We interact with each other, and we learn about ourselves within interaction, within relationship. We.
[00:25:13] Speaker A: Oh, that's what I figured out. Oh, okay.
[00:25:17] Speaker B: That's what you figured out, John, that we're relational beings and we can't be in isolation. And there was. I think I mentioned this on another episode where there was a. An experiment done where children were not given physical touch other than to be changed, like infants, small children. And this was quite a long time ago, so it wasn't a recent study.
They were fed, but no eye contact was really given to them. No calming or soothing touch was given to them.
And many of those children became very ill. And it's called failure to thrive. When human beings are not in close proximity, within a warm relationship where they're touched, but also eye contact being met, being seen. We are very relational beings. That's how we survive. That's why we started off in small tribal bands. And it was very important to fit into your tribe because you relied upon them for survival.
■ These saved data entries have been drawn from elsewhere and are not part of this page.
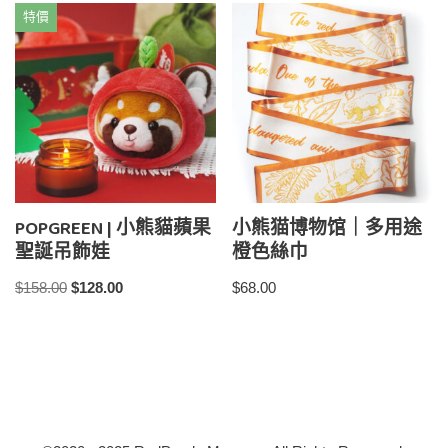
特價
POPGREEN | 小熊貓蘋果
小熊猫博物馆｜多用途
聖誕吊飾娃
橙色絲巾
$
158.00
$
128.00
$
68.00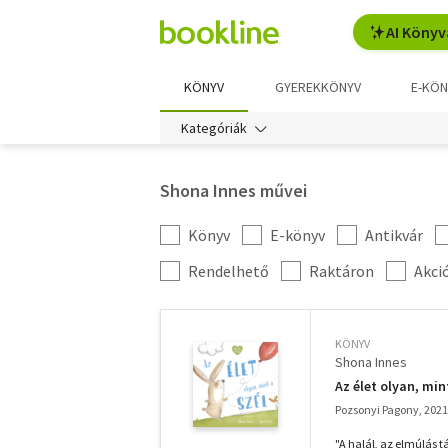
AI Könyv
KÖNYV
GYEREKKÖNYV
E-KÖN
Kategóriák
Shona Innes művei
Könyv
E-könyv
Antikvár
Kategória
szűrés
További
Rendelhető
Raktáron
Akci
szűrők
KÖNYV
Shona Innes
Az élet olyan, min
Pozsonyi Pagony, 2021
"A halál, az elmúlás tá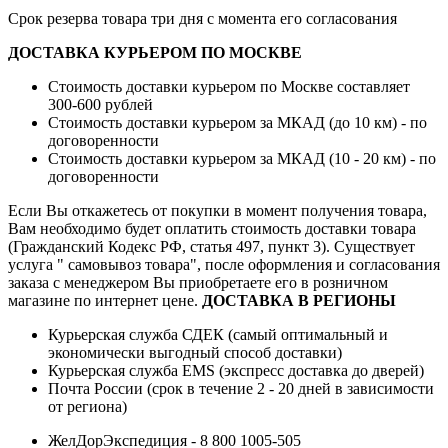
Срок резерва товара три дня с момента его согласования
ДОСТАВКА КУРЬЕРОМ ПО МОСКВЕ
Стоимость доставки курьером по Москве составляет
300-600 рублей
Стоимость доставки курьером за МКАД (до 10 км) - по
договоренности
Стоимость доставки курьером за МКАД (10 - 20 км) - по
договоренности
Если Вы откажетесь от покупки в момент получения товара,
Вам необходимо будет оплатить стоимость доставки товара
(Гражданский Кодекс РФ, статья 497, пункт 3).
Существует
услуга " самовывоз товара", после оформления и согласования
заказа с менеджером Вы приобретаете его в розничном
магазине по интернет цене.
ДОСТАВКА В РЕГИОНЫ
Курьерская служба СДЕК (самый оптимальный и
экономически выгодный способ доставки)
Курьерская служба EMS (экспресс доставка до дверей)
Почта России (срок в течение 2 - 20 дней в зависимости
от региона)
ЖелДорЭкспедиция - 8 800 1005-505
So thousands of years of evolution cannot simply be erased with a couple of retreats that you need to be in relationship with people. But when you solely look at others external for validation and for information about yourself, then you never really get to know who you are. And it tends to bring upon emptiness and loneliness because it's like, who are you? You have to ask other people who you are. You have no concept of it on your own and it can cause a lot of pain for people, but they really want the acceptance and they feed off of the acceptance. What happens if someone is tired or someone is distracted and you don't get that level of validation from them in a moment where you really need it? Then what happens?
You're constantly going to outside for that validation and you're going to be left again empty.
So trying to improve yourself or becoming more spiritual or more healed for other people alone, just them is a recipe for you becoming very depressed and anxious because you're going to be constantly wondering, am I good enough for this person? Am I healed enough for this person? Am I giving this person what they want or need? What about me? What about what I want when I need? And it can create a cycle of being a martyr too, which is it's a whole thing unto itself.
[00:27:53] Speaker A: So be the best orange you can be. What? I probably forget about the rocks.
[00:28:01] Speaker B: Yes, forget about the rocks. Unless they're like crystals and they're pretty and shiny, it's a totally different story.
[00:28:08] Speaker A: Until next time, folks. Thanks for listening.
[00:28:11] Speaker B: Thanks for listening.